Content starts
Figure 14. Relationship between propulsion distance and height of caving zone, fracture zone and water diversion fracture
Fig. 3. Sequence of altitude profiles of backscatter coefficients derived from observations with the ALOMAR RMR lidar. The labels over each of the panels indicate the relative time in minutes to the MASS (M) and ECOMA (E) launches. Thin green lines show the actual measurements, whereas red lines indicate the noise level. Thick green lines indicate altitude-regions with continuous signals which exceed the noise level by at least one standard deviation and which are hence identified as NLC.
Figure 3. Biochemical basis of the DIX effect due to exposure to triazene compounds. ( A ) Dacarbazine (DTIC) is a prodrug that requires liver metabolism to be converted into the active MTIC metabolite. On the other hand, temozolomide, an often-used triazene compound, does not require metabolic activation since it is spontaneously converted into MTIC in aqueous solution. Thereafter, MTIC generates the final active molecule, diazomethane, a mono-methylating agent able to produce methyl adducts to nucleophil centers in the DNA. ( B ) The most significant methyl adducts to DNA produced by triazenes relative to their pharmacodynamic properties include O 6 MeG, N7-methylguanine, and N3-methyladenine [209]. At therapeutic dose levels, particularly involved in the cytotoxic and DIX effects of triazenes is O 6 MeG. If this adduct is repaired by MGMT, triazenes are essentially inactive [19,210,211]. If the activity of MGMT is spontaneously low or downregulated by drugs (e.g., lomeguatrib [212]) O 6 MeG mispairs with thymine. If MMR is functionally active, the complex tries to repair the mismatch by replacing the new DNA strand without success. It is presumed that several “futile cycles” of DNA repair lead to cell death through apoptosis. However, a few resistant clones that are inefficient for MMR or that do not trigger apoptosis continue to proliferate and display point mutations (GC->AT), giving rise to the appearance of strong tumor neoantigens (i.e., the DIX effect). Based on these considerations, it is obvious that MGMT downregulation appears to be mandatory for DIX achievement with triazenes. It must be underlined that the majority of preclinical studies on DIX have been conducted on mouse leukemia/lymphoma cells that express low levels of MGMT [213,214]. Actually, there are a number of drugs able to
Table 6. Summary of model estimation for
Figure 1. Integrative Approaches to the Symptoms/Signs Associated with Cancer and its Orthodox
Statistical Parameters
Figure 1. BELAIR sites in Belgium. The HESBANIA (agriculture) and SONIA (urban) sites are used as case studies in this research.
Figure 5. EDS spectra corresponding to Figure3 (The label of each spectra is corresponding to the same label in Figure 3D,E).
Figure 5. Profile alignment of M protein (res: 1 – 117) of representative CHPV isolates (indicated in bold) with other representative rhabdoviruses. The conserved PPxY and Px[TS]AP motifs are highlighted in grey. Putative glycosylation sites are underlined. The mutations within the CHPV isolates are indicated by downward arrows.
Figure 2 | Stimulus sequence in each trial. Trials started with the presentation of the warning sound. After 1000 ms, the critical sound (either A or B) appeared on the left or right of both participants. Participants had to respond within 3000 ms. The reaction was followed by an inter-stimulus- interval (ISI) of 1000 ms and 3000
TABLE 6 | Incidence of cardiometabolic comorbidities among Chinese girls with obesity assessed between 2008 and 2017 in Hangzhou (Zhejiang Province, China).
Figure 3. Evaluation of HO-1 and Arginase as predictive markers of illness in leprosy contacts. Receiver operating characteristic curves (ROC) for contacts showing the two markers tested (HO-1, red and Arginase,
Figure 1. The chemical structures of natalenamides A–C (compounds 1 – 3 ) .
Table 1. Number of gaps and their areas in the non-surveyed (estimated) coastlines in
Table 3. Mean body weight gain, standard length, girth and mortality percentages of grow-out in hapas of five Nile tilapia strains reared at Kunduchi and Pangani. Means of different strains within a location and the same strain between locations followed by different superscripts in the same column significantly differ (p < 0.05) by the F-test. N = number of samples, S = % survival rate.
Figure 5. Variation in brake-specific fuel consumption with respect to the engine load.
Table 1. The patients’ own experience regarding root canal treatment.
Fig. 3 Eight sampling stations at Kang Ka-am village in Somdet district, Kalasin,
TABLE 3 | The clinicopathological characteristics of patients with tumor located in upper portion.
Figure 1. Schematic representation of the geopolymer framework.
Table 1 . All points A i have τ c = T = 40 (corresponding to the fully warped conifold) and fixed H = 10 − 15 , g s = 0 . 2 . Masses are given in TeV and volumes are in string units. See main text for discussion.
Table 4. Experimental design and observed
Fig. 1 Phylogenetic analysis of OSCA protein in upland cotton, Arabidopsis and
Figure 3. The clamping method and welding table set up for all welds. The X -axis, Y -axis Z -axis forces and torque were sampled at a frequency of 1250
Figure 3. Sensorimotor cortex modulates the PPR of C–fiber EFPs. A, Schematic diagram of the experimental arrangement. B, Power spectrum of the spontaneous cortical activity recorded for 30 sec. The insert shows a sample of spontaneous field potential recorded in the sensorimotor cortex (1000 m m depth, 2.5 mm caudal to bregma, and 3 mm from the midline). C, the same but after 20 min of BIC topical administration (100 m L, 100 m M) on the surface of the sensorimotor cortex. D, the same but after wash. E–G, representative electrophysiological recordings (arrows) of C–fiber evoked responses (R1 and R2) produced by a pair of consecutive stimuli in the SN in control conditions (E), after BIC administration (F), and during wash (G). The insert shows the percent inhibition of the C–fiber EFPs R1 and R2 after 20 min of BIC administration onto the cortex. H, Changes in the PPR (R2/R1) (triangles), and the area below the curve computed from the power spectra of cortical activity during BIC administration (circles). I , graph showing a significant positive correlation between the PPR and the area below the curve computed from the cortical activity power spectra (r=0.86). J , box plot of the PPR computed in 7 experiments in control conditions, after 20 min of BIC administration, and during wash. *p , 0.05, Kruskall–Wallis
Content ends
Required action:
Your answer should be the exact lines above from the one with "Figure 1. The" through the one with "Figure 5. Variation", both included, and nothing besides.

Answer for the task:
Figure 1. The chemical structures of natalenamides A–C (compounds 1 – 3 ) .
Table 1. Number of gaps and their areas in the non-surveyed (estimated) coastlines in
Table 3. Mean body weight gain, standard length, girth and mortality percentages of grow-out in hapas of five Nile tilapia strains reared at Kunduchi and Pangani. Means of different strains within a location and the same strain between locations followed by different superscripts in the same column significantly differ (p < 0.05) by the F-test. N = number of samples, S = % survival rate.
Figure 5. Variation in brake-specific fuel consumption with respect to the engine load.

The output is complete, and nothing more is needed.